Los compañeros cruzan el río y a mí las piernas no me dan más. Quiero entrar al río pero no llego. De repente un grito me hiela la sangre.

“Quieto, estás detenido”.

Me toman entre varios y me pegan con palos. Me reducen en el suelo y empiezan a pegarme patadas en la cara, en el estómago, y en las piernas. Yo no puedo defenderme de ninguna manera, ahí en el piso todavía húmedo, encerrado entre cuerpos enormes y verdes, entre miradas de odio (miradas que no puedo ver pero imagino). Entre tanto palo miro el cielo, y juro que podía, en medio de la mañana consumada, ver todas las estrellas.

Un antiguo mito maya dice que las estrellas son cuatrocientos muchachos que fueron asesinados brutalmente por la monstruosa criatura Zipacná, cuando todos estos intentaron derribarlo al notar su enorme poder y su soberbia. ¿Cómo llegaron hasta el sur, hasta la Patagonia? Te juro que pude ver la mirada conocida de algunos: pude ver sonrisas torcidas, pude ver a los pibes de los barrios. Los vi a todos.

Me están moliendo a palos. “Ya está, ya está”, me sale de la boca. Primero suavecito, sin fuerza. Luego casi gritando. El dolor era insoportable. Solo puede aguantarse cierta cantidad sin desmayarse, y yo estoy seguro que la sobrepasé. Pero ya no podía perder la consciencia de ninguna forma.

Los gendarmes me agarran y me meten en un unimog y me pasean un rato. Estoy bastante confundido y adolorido. A la vez, lleno de certezas: huelo el miedo de la guerra, saliendo de mi cuerpo. Esto no es la primera vez que pasa. Me acuerdo de mi nombre: nombrar da poder. Mis enemigos no tendrán mi nombre: lo tendrán mis compañeros, y para siempre será tan de ellos como mío.

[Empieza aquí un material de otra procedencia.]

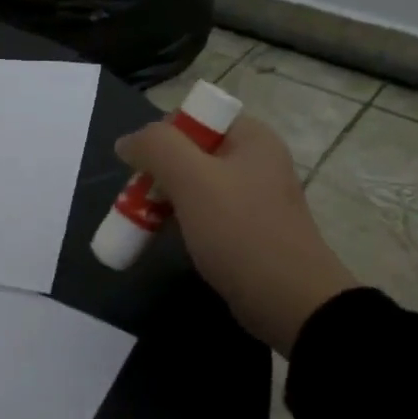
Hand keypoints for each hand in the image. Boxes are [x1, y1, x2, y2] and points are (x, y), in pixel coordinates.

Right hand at [116, 114, 359, 356]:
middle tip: (136, 200)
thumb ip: (156, 148)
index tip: (143, 168)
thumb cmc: (240, 232)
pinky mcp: (246, 229)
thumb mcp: (192, 180)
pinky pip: (203, 212)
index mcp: (251, 138)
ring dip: (163, 198)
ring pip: (192, 184)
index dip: (163, 136)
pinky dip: (179, 220)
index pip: (194, 116)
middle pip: (189, 151)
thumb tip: (127, 141)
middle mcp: (255, 160)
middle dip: (157, 171)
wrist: (290, 302)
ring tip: (141, 221)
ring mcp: (252, 197)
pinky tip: (163, 237)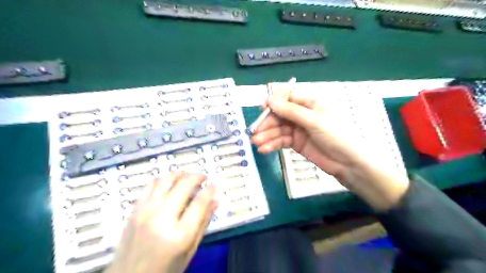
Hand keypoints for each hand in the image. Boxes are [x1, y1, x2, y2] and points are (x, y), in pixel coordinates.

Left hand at [109, 173, 220, 272]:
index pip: (199, 203)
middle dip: (197, 177)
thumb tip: (215, 201)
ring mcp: (145, 212)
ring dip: (180, 174)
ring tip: (188, 176)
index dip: (210, 190)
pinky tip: (170, 183)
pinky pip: (150, 185)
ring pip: (165, 180)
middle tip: (203, 178)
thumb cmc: (165, 269)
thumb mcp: (190, 251)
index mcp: (179, 234)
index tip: (214, 185)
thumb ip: (203, 224)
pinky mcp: (135, 210)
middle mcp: (161, 219)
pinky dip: (163, 180)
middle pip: (183, 186)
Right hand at [253, 91, 406, 210]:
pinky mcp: (296, 142)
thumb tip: (270, 100)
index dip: (273, 103)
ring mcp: (299, 129)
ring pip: (278, 130)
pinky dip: (272, 144)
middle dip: (267, 124)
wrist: (348, 163)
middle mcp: (302, 114)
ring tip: (257, 144)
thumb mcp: (314, 120)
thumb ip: (291, 111)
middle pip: (280, 115)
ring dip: (267, 136)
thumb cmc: (336, 135)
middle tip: (254, 133)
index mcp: (310, 102)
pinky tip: (264, 149)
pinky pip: (281, 141)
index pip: (287, 98)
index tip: (261, 109)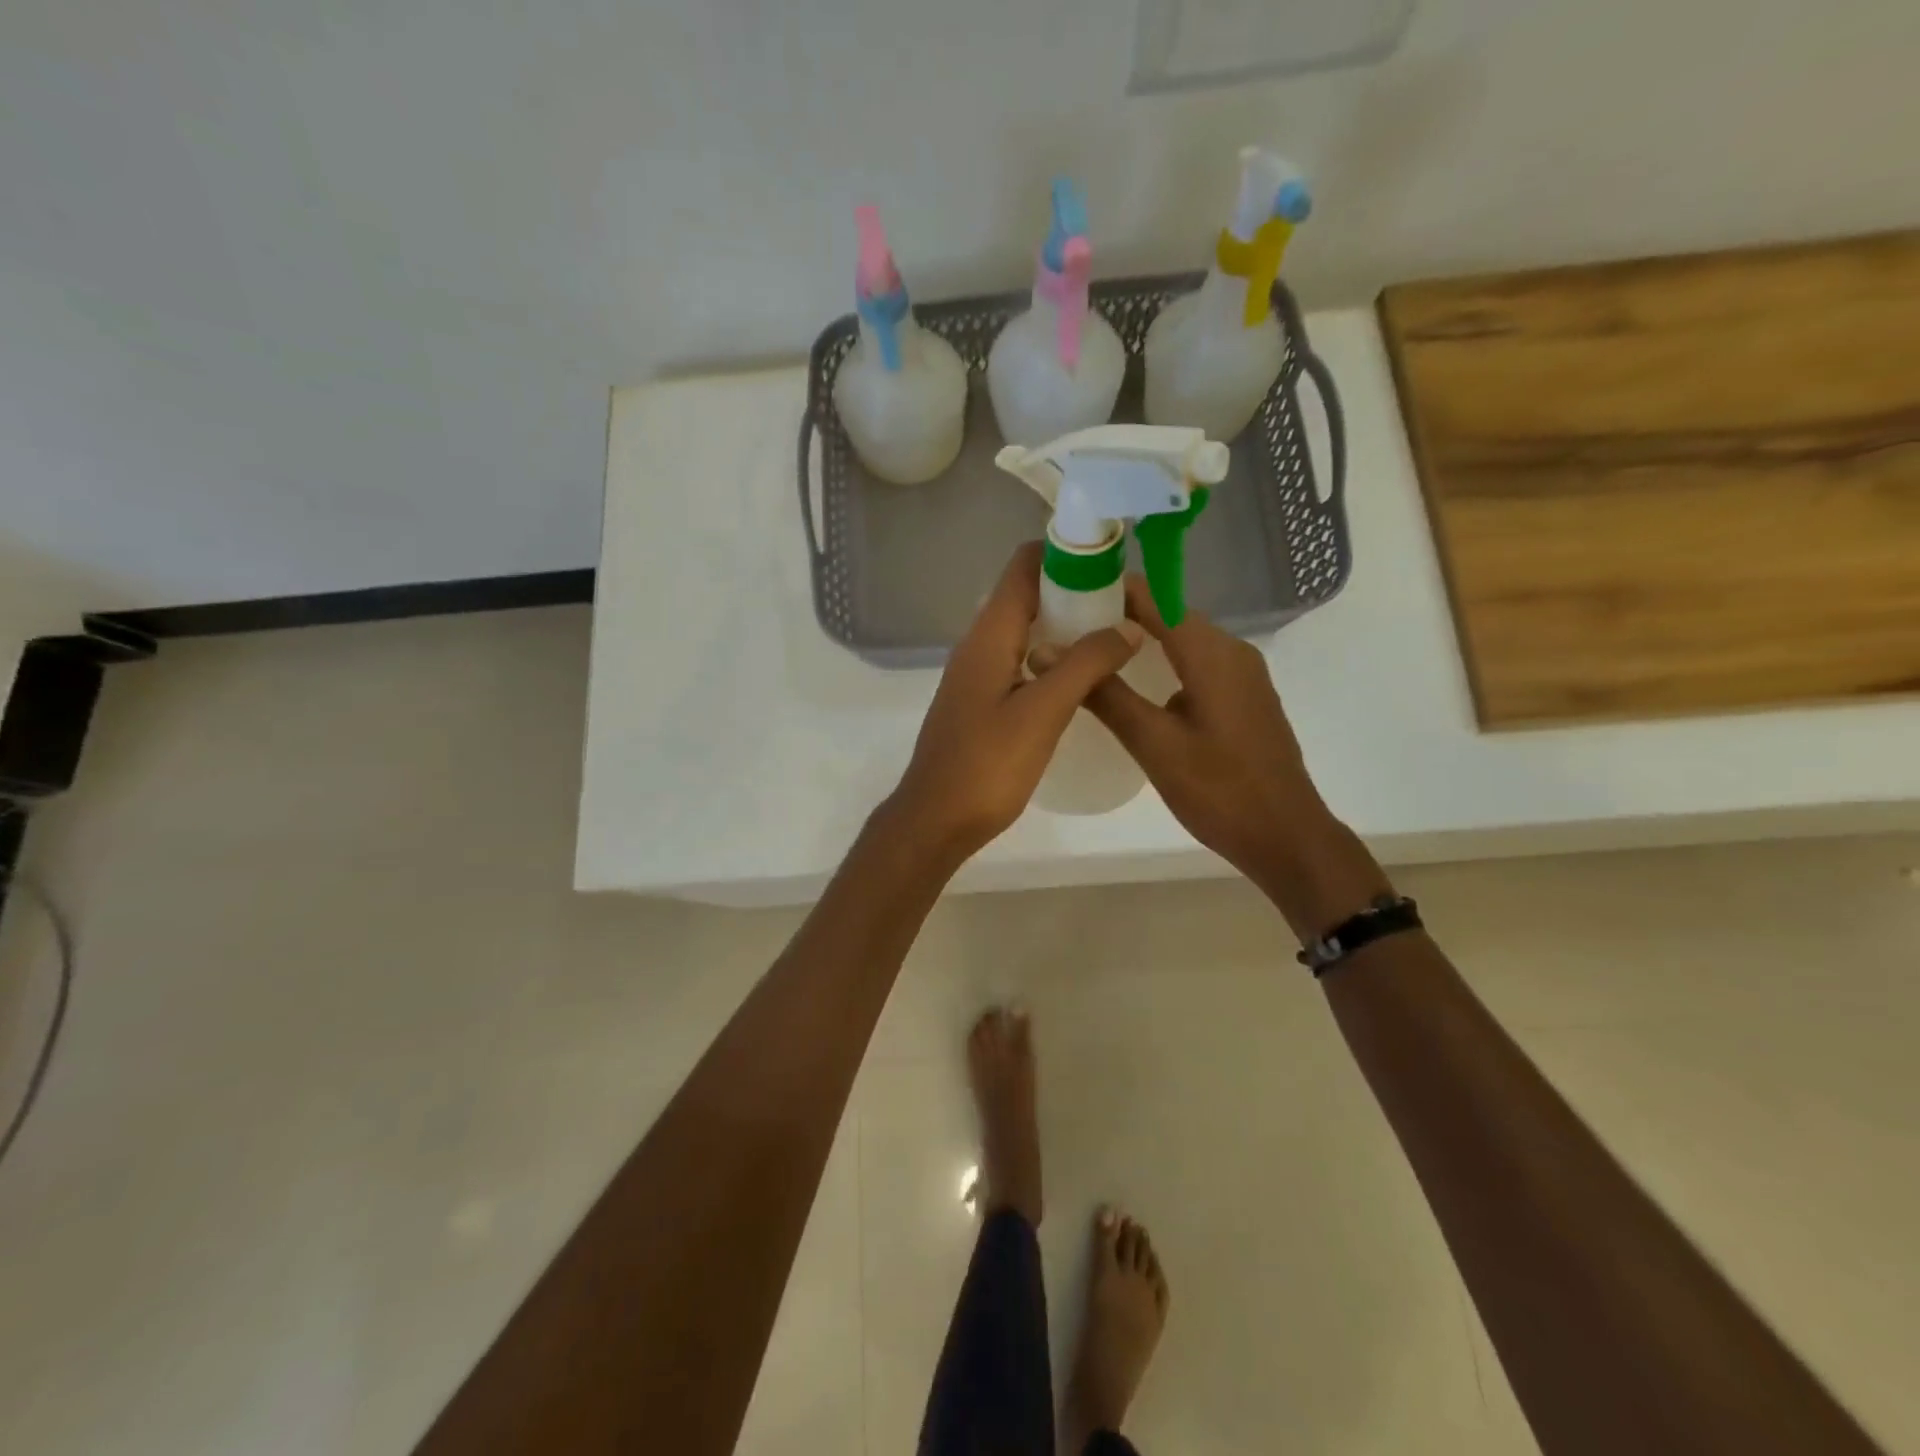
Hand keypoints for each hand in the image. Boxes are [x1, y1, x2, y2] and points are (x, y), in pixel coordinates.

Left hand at [886, 543, 1144, 864]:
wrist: (936, 819)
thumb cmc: (986, 766)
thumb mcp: (1042, 712)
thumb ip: (1085, 665)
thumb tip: (1127, 625)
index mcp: (988, 636)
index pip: (1023, 566)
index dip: (1066, 553)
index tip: (1113, 560)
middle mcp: (978, 645)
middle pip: (1027, 595)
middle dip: (1074, 589)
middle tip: (1125, 602)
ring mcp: (977, 674)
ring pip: (1025, 630)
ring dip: (1065, 624)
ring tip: (1114, 633)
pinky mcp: (981, 701)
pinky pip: (1020, 660)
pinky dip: (1052, 656)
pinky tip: (1082, 676)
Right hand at [1076, 578, 1389, 935]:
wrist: (1285, 836)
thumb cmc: (1219, 790)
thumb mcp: (1153, 743)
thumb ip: (1104, 694)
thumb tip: (1047, 651)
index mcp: (1212, 653)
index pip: (1155, 596)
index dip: (1110, 588)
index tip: (1065, 592)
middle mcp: (1232, 651)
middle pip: (1169, 613)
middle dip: (1119, 614)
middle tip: (1066, 628)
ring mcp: (1242, 674)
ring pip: (1183, 639)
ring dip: (1140, 639)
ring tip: (1090, 652)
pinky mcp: (1243, 697)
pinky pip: (1196, 663)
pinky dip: (1162, 662)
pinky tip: (1133, 684)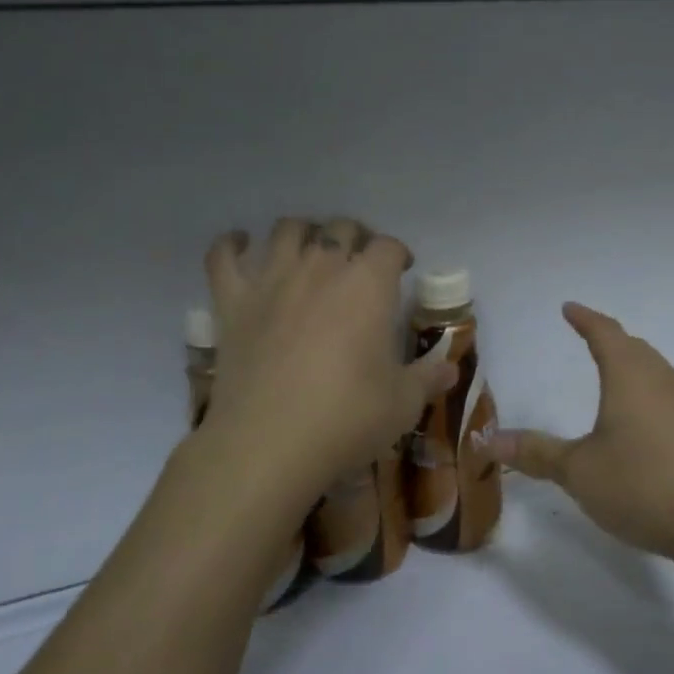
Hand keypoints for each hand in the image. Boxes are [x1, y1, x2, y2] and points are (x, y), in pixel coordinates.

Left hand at [202, 217, 455, 500]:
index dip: (398, 252)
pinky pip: (223, 257)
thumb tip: (450, 370)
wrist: (268, 444)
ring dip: (303, 232)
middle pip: (340, 229)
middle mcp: (321, 268)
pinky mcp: (232, 303)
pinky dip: (231, 244)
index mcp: (368, 286)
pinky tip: (240, 244)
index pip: (388, 247)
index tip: (402, 267)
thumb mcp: (403, 404)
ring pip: (286, 230)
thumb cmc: (347, 419)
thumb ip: (428, 379)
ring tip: (309, 247)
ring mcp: (272, 281)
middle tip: (360, 259)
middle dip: (355, 236)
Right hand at [492, 303, 673, 560]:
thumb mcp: (579, 471)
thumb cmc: (642, 486)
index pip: (605, 333)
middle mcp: (664, 379)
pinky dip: (651, 396)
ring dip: (633, 368)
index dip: (585, 319)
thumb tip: (489, 440)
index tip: (569, 308)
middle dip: (610, 341)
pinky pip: (671, 397)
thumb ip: (536, 452)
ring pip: (656, 372)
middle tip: (589, 339)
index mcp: (630, 376)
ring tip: (615, 379)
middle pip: (634, 348)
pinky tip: (645, 424)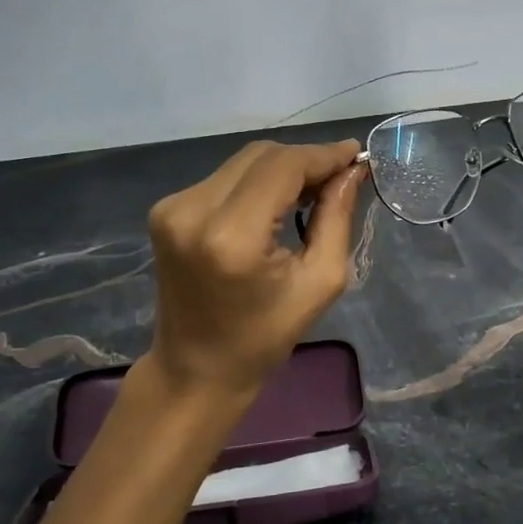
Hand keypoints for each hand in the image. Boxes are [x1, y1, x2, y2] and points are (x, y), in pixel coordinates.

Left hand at [145, 138, 367, 396]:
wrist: (195, 368)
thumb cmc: (264, 337)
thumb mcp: (320, 282)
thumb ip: (337, 217)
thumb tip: (353, 170)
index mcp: (233, 236)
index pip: (284, 166)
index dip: (323, 155)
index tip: (356, 155)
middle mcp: (194, 210)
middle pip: (262, 156)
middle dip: (306, 160)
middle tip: (339, 178)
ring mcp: (173, 207)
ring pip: (243, 162)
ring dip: (282, 169)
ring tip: (312, 191)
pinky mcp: (166, 210)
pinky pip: (224, 178)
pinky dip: (257, 182)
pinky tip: (277, 202)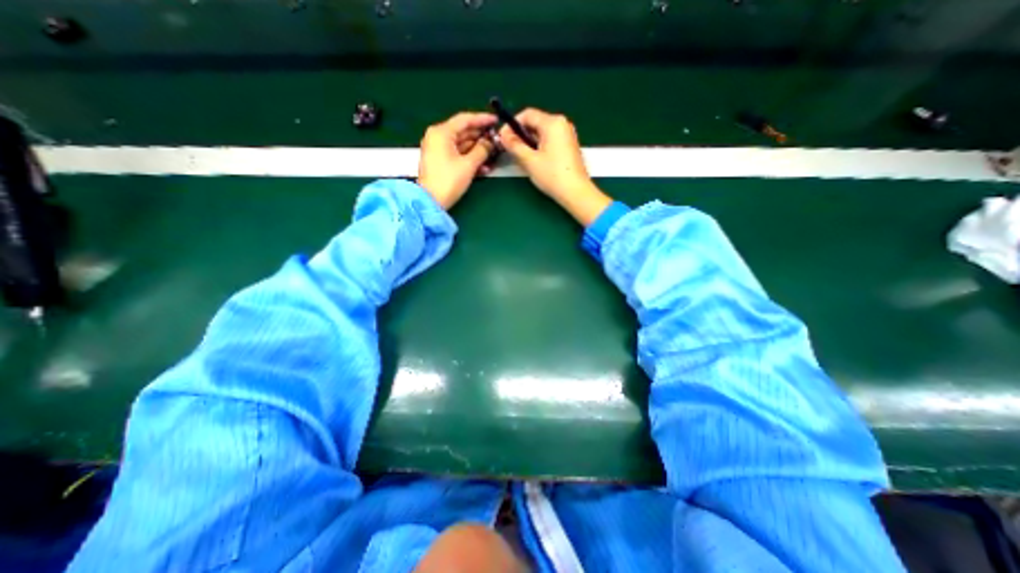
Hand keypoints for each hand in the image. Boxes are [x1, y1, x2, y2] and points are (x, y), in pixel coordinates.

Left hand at [419, 111, 499, 209]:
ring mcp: (438, 150)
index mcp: (441, 133)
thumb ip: (482, 150)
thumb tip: (490, 142)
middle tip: (497, 141)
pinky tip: (483, 167)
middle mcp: (438, 137)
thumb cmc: (448, 181)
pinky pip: (458, 155)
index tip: (496, 121)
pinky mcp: (440, 161)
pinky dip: (470, 159)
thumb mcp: (468, 165)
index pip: (465, 119)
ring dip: (478, 151)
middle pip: (463, 132)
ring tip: (493, 155)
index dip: (482, 119)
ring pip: (462, 145)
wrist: (431, 201)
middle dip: (481, 137)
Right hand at [499, 108, 608, 224]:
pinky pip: (550, 140)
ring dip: (529, 142)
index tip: (503, 138)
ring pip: (542, 133)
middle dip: (520, 134)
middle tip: (510, 149)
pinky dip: (539, 146)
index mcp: (553, 123)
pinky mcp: (569, 146)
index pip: (527, 114)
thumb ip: (514, 145)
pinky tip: (534, 160)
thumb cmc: (552, 175)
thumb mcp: (529, 160)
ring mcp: (567, 135)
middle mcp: (562, 124)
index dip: (512, 125)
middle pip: (535, 122)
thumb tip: (503, 135)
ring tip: (521, 157)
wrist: (576, 192)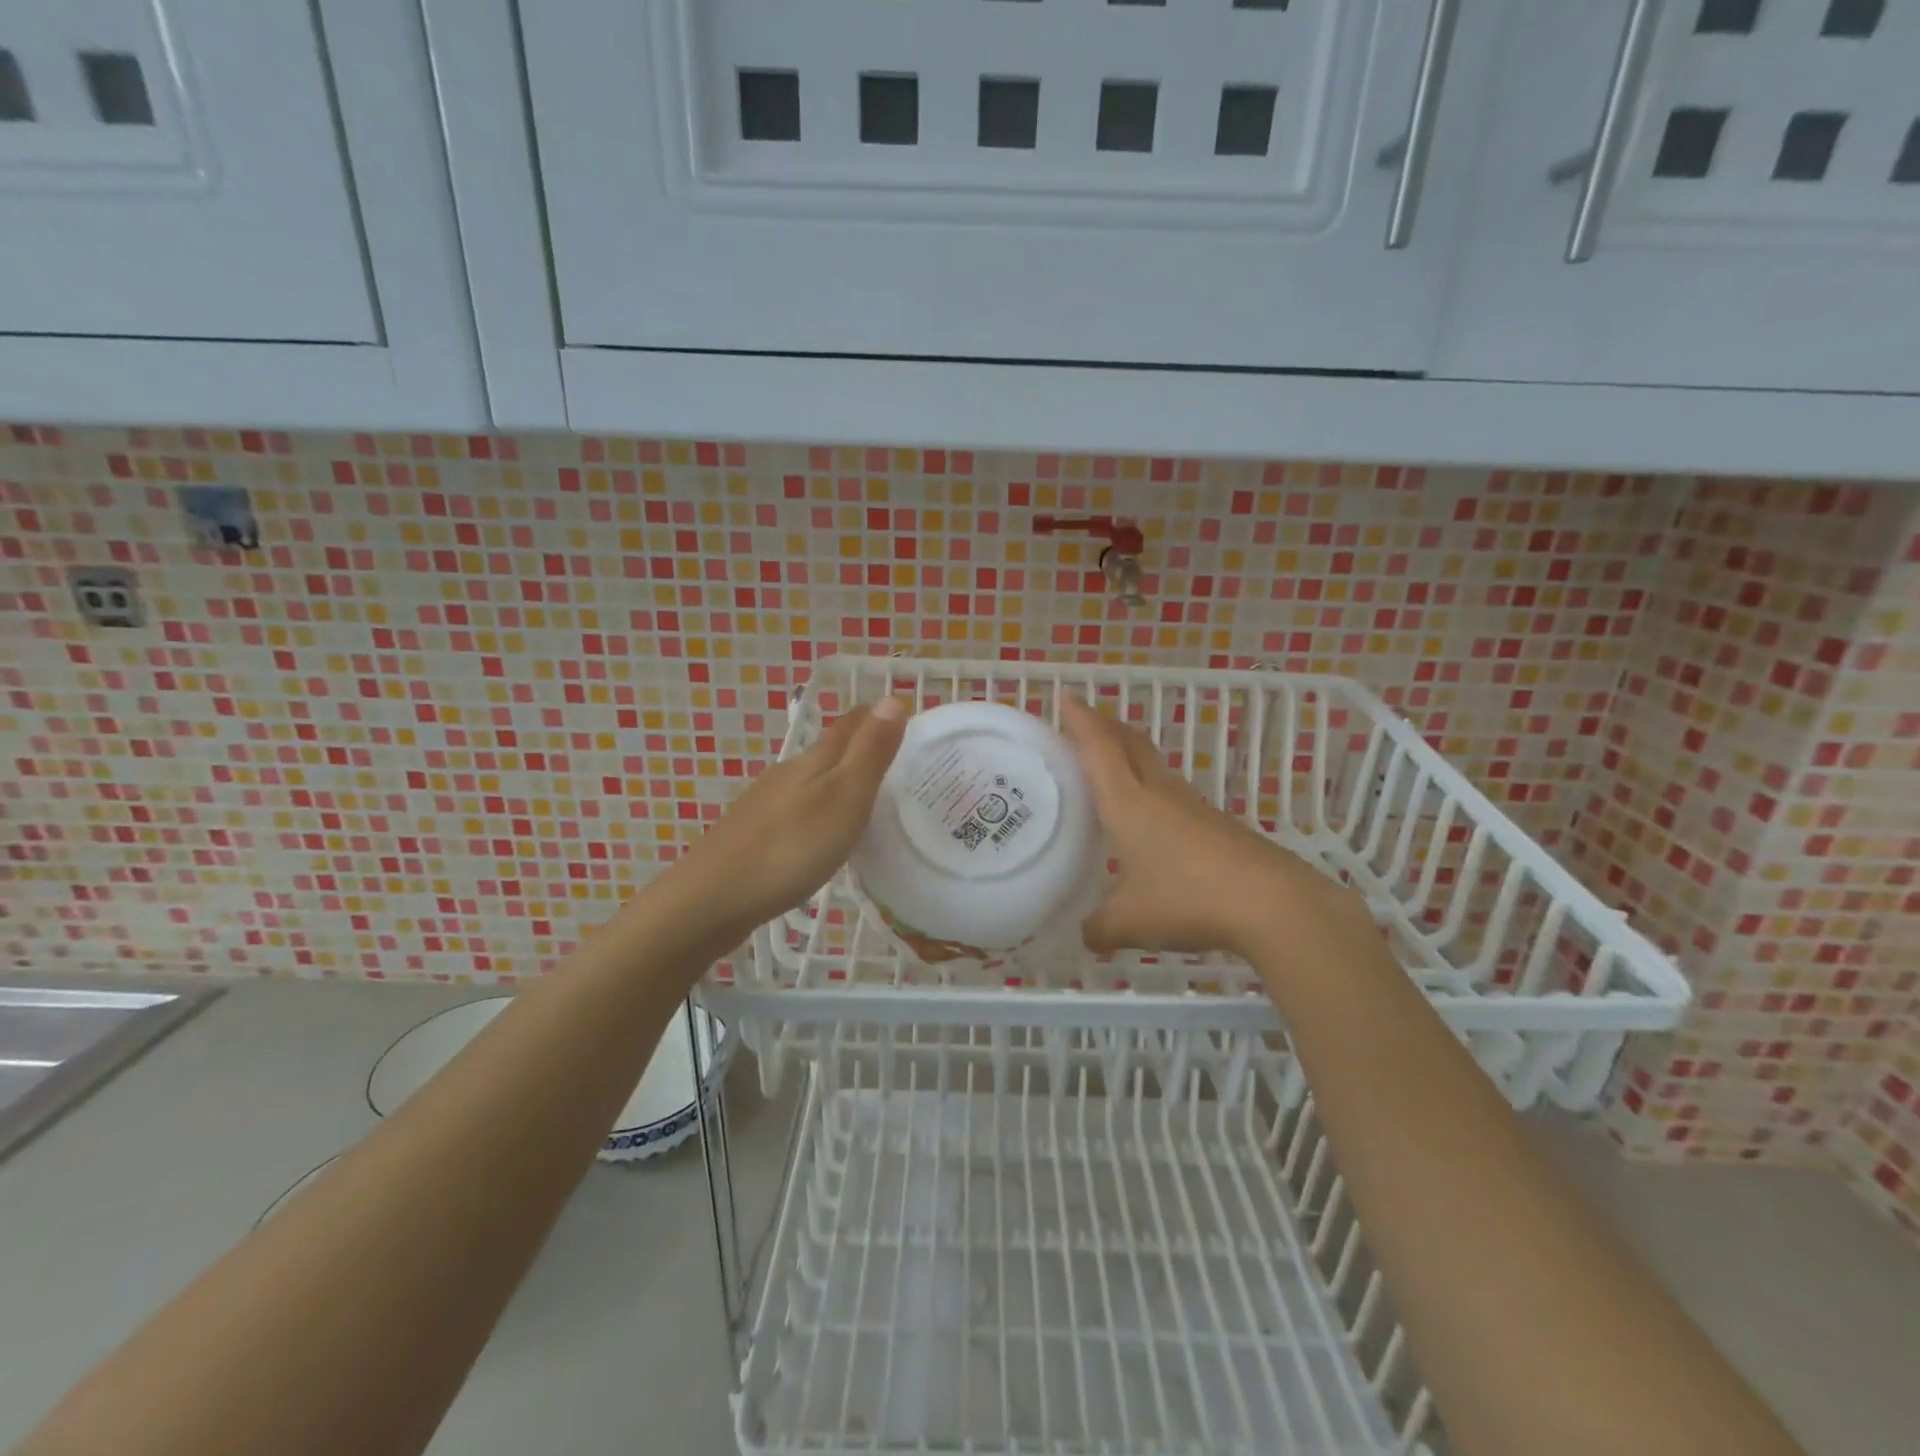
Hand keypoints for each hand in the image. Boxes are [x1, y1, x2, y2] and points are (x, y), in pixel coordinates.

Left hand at [665, 697, 907, 934]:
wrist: (711, 899)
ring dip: (837, 779)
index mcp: (812, 760)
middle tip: (894, 755)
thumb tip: (892, 697)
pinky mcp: (753, 833)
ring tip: (864, 793)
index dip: (876, 717)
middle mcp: (787, 773)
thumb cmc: (790, 847)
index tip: (904, 714)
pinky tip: (820, 830)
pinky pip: (795, 808)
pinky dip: (817, 808)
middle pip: (828, 749)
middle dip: (859, 746)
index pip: (849, 725)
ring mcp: (765, 803)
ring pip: (809, 779)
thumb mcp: (844, 798)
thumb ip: (869, 752)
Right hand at [1059, 693, 1367, 960]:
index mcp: (1128, 803)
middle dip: (1106, 726)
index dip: (1081, 720)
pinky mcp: (1217, 826)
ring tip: (1113, 765)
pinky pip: (1174, 795)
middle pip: (1131, 745)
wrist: (1273, 903)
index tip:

Me bajan de la unimog para meterme en una camioneta blanca. Una pared de gendarmes me tapa para que nadie me pueda ver. Brevemente alcanzo a levantar la mirada: sobre la colina un prócer imposible, a caballo, con la cinta en su cabeza que flamea con el viento, me observa impasible. Me bajan la cara de una piña.

Me meten adentro de la camioneta. Derramo sangre. Sangro esta sangre adulterada. Lloro y ya no son mis lágrimas, sino aquellas lágrimas ancestrales que dieron energía a esta tierra. Me atan con una cuerda los brazos y las piernas. Ya no puedo ver nada. Pero todavía soy.

Hay un cuento que te dan en la escuela, que es de Borges, sencillamente hermoso. Es La casa de Asterión. Es un cuento sobre el minotauro y el laberinto, que culmina con su asesinato a manos de Teseo. El cuento deconstruye por completo la mirada del otro: el monstruo se vuelve niño. El narrador, una primera persona tierna y juguetona, cambia hacia el final para conmover de una manera increíble al lector. Teseo dice:

“¿Lo creerías Ariadna? El minotauro ni siquiera se defendió.”

No. No fue así con Santiago. A Santiago se lo llevaron por la fuerza, se lo llevaron resistiendo. Esa humanidad y su juego no se perdieron nunca.


Tengo el corazón completamente roto.